Collected data:
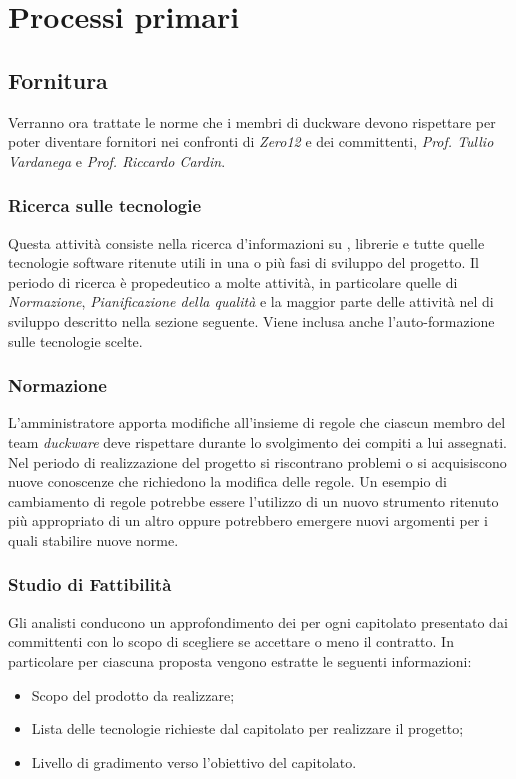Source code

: \clearpage
\section{Processi primari}
\label{sec:proc_prim}
\subsection{Fornitura}
\label{sec:fornitura}
Verranno ora trattate le norme che i membri di duckware devono rispettare per poter diventare fornitori nei confronti di \emph{Zero12} e dei committenti, \emph{Prof. Tullio Vardanega} e \emph{Prof. Riccardo Cardin}.
\subsubsection{Ricerca sulle tecnologie}
Questa attività consiste nella ricerca d'informazioni su , librerie e tutte quelle tecnologie software ritenute utili in una o più fasi di sviluppo del progetto. Il periodo di ricerca è propedeutico a molte attività, in particolare quelle di \emph{Normazione}, \emph{Pianificazione della qualità} e la maggior parte delle attività nel  di sviluppo descritto nella sezione seguente. Viene inclusa anche l'auto-formazione sulle tecnologie scelte.
\subsubsection{Normazione} 
L'amministratore apporta modifiche all'insieme di regole che ciascun membro del team \emph{duckware} deve rispettare durante lo svolgimento dei compiti a lui assegnati. Nel periodo di realizzazione del progetto si riscontrano problemi o si acquisiscono nuove conoscenze che richiedono la modifica delle regole. Un esempio di cambiamento di regole potrebbe essere l'utilizzo di un nuovo strumento ritenuto più appropriato di un altro oppure potrebbero emergere nuovi argomenti per i quali stabilire nuove norme.
\subsubsection{Studio di Fattibilità}
Gli analisti conducono un approfondimento dei  per ogni capitolato presentato dai committenti con lo scopo di scegliere se accettare o meno il contratto. In particolare per ciascuna proposta vengono estratte le seguenti informazioni:
\begin{itemize}
	\item Scopo del prodotto da realizzare;
	\item Lista delle tecnologie richieste dal capitolato per realizzare il progetto;
	\item Livello di gradimento verso l'obiettivo del capitolato.
\end{itemize}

▶ [Directions for this task]: Return only the number of lines above that include the word "particolare".

▶ [Answer section]: 2